→ What this task involves
Show only those lines of the entries where the string "that" is found.

→ Provided material
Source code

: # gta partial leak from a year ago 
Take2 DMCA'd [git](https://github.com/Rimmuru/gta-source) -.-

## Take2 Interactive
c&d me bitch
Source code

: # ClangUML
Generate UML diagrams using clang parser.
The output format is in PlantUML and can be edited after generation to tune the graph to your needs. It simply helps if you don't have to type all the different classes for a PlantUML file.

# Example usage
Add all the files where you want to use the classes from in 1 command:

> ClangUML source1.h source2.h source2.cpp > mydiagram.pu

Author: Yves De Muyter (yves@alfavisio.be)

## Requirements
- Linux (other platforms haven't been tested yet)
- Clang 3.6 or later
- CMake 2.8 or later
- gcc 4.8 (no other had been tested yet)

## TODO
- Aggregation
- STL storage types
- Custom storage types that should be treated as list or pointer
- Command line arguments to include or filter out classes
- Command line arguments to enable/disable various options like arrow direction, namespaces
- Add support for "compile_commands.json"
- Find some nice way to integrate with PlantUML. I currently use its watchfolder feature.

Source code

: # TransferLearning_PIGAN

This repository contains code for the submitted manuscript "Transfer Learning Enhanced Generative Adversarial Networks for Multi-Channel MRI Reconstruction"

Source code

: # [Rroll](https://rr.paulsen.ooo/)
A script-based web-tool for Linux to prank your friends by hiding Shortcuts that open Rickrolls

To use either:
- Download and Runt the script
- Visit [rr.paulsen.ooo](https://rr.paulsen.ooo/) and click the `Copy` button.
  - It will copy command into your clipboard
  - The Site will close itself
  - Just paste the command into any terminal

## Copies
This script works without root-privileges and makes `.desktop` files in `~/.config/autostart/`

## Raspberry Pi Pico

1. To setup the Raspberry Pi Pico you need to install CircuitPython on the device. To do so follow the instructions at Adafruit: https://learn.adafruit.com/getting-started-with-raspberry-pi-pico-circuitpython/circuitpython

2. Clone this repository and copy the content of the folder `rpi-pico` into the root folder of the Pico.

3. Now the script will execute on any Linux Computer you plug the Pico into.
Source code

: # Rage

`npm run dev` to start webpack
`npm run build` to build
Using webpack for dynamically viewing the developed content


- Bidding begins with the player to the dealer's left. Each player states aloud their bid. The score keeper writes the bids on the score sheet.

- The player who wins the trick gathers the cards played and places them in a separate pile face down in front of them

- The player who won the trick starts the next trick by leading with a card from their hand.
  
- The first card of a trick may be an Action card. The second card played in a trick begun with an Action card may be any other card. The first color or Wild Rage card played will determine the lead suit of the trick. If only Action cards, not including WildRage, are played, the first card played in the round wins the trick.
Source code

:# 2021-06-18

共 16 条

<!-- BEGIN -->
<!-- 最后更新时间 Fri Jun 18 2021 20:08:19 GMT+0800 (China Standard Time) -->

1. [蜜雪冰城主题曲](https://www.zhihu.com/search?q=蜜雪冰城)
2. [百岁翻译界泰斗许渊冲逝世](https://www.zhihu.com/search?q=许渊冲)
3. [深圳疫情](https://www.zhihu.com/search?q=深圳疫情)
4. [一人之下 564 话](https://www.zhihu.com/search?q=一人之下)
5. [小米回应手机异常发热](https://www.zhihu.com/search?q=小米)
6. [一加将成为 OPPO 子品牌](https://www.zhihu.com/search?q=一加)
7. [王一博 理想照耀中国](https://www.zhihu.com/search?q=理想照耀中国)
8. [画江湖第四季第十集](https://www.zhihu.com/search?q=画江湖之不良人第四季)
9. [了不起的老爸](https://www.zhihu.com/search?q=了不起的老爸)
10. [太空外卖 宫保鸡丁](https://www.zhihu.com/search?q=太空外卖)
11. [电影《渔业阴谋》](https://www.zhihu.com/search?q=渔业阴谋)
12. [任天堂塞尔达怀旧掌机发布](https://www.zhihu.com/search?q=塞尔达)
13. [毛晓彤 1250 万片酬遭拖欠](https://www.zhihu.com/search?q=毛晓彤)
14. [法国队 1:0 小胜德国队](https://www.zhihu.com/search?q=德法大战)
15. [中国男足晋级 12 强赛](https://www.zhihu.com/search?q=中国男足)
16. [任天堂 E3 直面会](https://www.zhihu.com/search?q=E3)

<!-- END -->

→ Solution to the exercise
- Custom storage types that should be treated as list or pointer
A script-based web-tool for Linux to prank your friends by hiding Shortcuts that open Rickrolls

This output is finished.